Frequently asked questions

What is a strangle on SAFT?
A strangle on SAFT is the strangle strategy applied to SAFT (stock). The strategy is structurally neutral / high-volatility (long premium, OTM): A long strangle buys an OTM call and an OTM put at offset strikes, cheaper than a straddle but requiring a larger underlying move to profit since both wings start out-of-the-money. With SAFT stock trading near $74.97, the strikes shown on this page are snapped to the nearest listed SAFT chain strike and the premiums come straight from the end-of-day bid/ask midpoint.
How are SAFT strangle max profit and max loss calculated?
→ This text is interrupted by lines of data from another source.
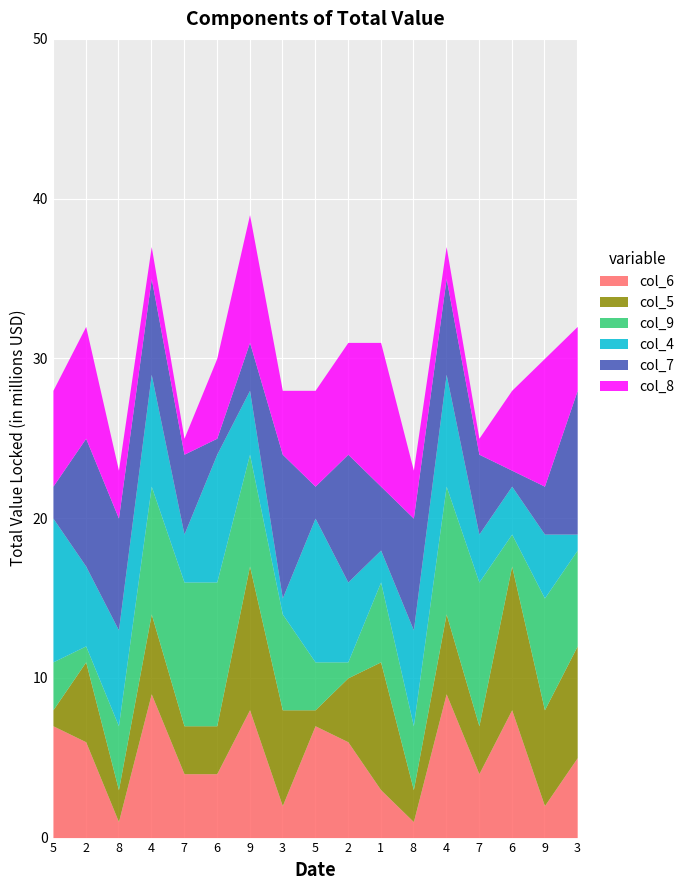

The col_4 series shows 3 at 5. True or false?

False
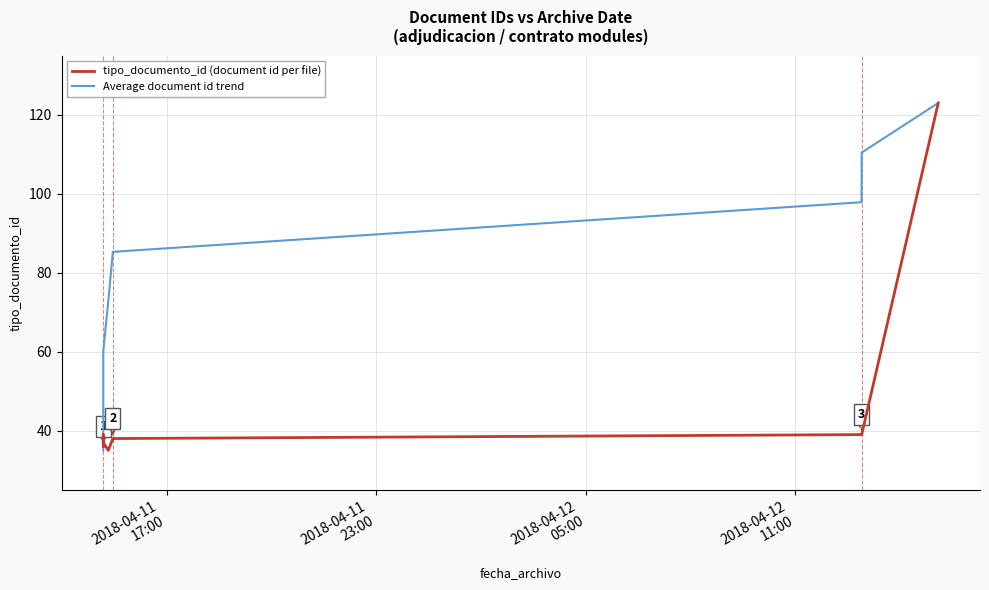

What is the difference between the second highest and minimum values in the tipo_documento_id (document id per file) series?

4.0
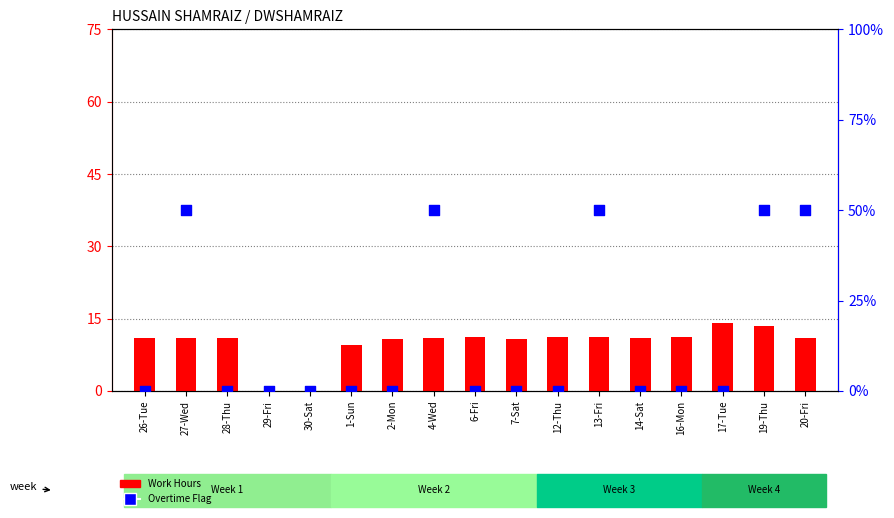

Is the value of Work Hours at 1-Sun greater than the value of Overtime Flag at 6-Fri?

Yes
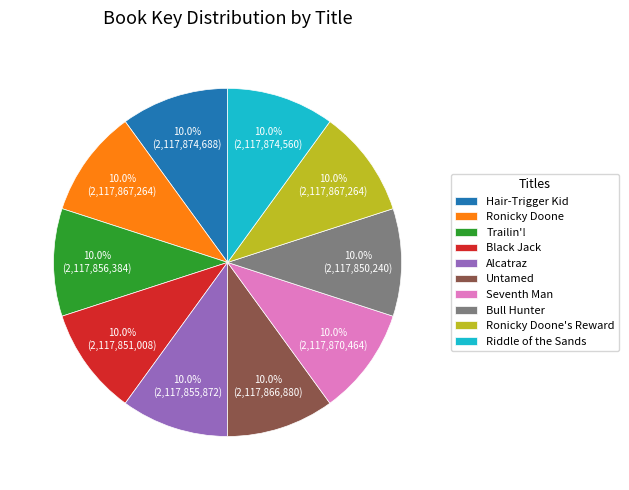

What percentage is the Trailin'! slice, to the nearest percent?

10%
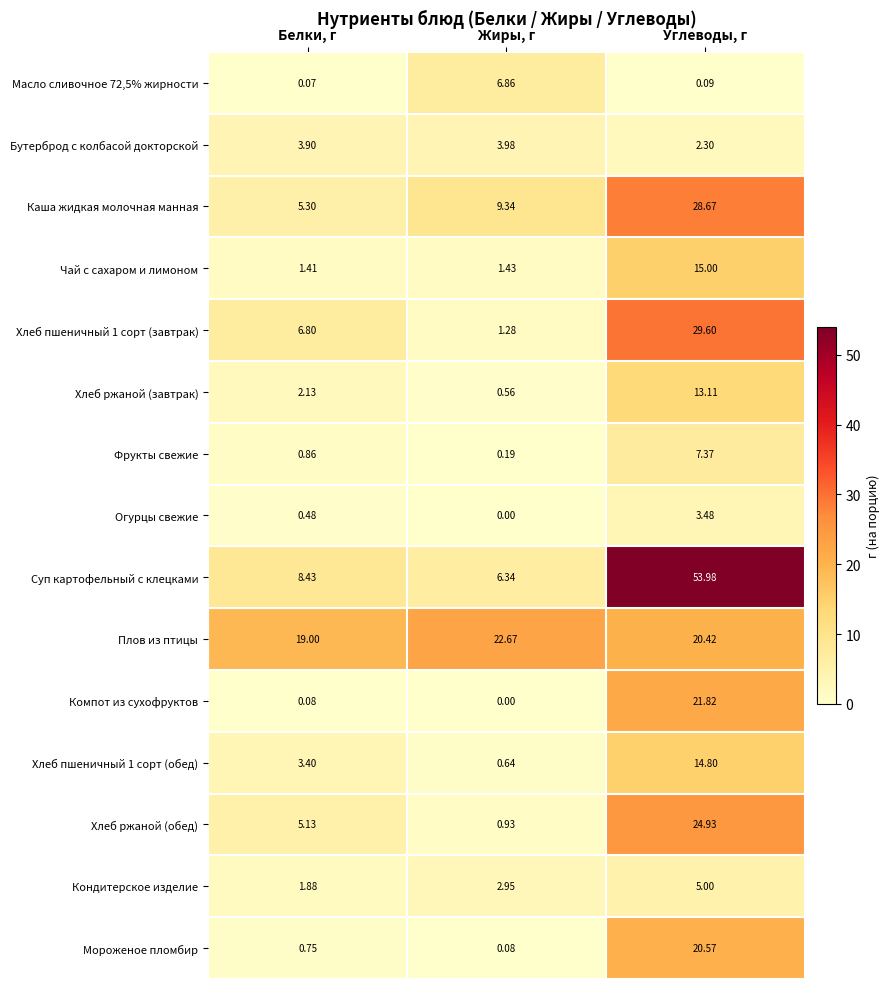

Between Белки, г and Углеводы, г, which series saw the biggest shift?

Суп картофельный с клецками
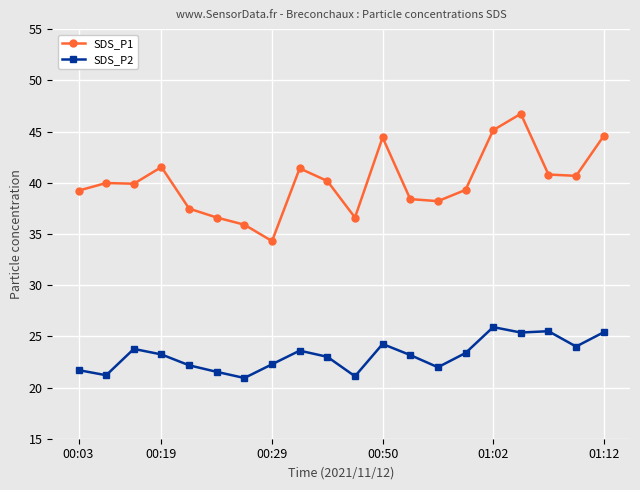

List the series in order of their overall mean, lowest first.

SDS_P2, SDS_P1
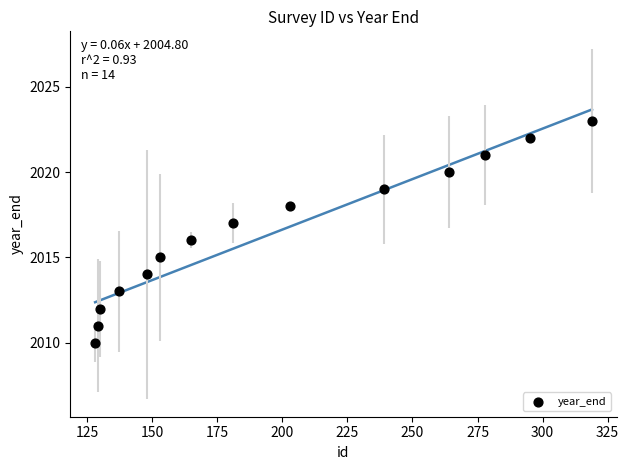

What is the range of Y values (max minus min)?

13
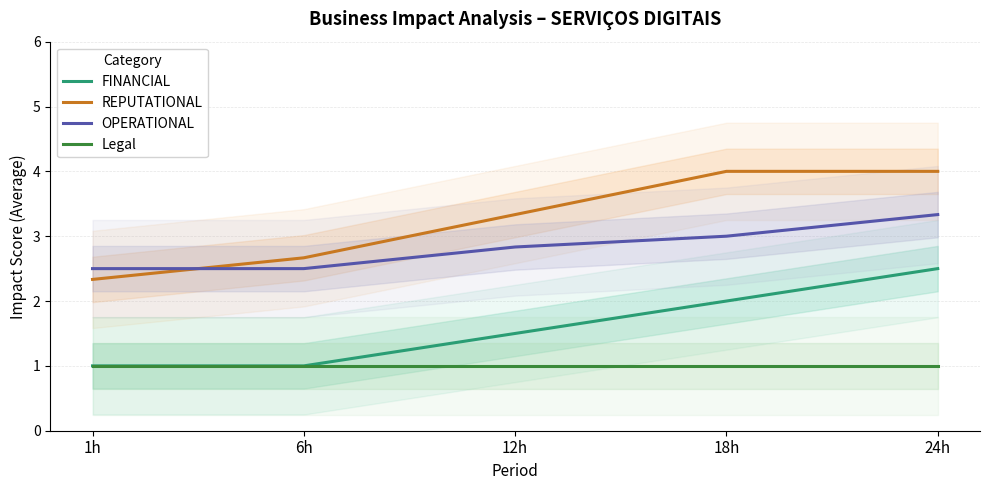

Does the chart display data point markers on the line(s)?

No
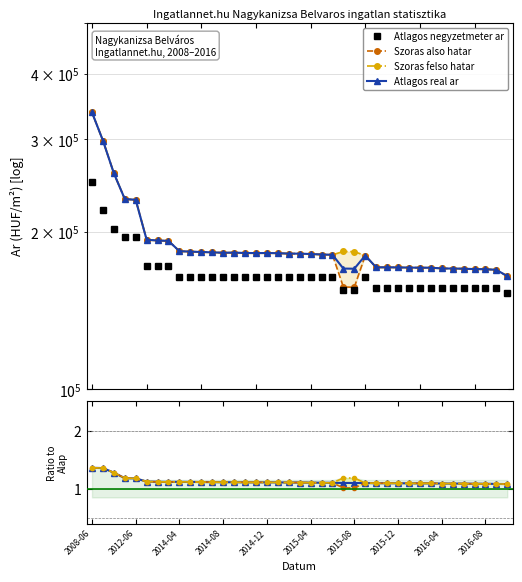

True or false: Szoras also hatar and Atlagos real ar cross at least once.

False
Upside max profit is unbounded; downside max profit is bounded at the put strike minus the combined debit (reached at zero). Max loss equals the combined debit times 100 (reached anywhere between the two OTM strikes). Two breakevens at call-strike plus debit and put-strike minus debit. For the SAFT strangle priced from the end-of-day chain at a 30-day expiry (ATM IV 153.40%), the computed maximum profit is unbounded per contract and the computed maximum loss is unbounded per contract. Live intraday quotes will differ as the chain moves through the trading session.
What is the breakeven for a SAFT strangle?
The breakeven for the SAFT strangle priced on this page is no defined breakeven on the modeled curve at expiration, derived from end-of-day chain premiums. Breakeven is the underlying price at which the strategy's P&L crosses zero ignoring transaction costs and assignment risk. The current SAFT market-implied 1-standard-deviation expected move is approximately 43.98%; if the move sits well outside the breakeven distance, the structure's risk-reward becomes correspondingly tighter.
When should you consider a strangle on SAFT?
Strangles on SAFT are the cheaper cousin of the straddle - traders use them when they want a large directional move but are willing to give up the inner-strike sensitivity in exchange for a lower up-front debit on the SAFT chain.
How does current SAFT implied volatility affect this strangle?
SAFT ATM IV is at 153.40% with IV rank near 28.84%, which is on the low end of its 1-year range. Premium-buying structures (long call, long put, debit spreads) are relatively cheap in this regime; premium-selling structures collect less credit per unit risk.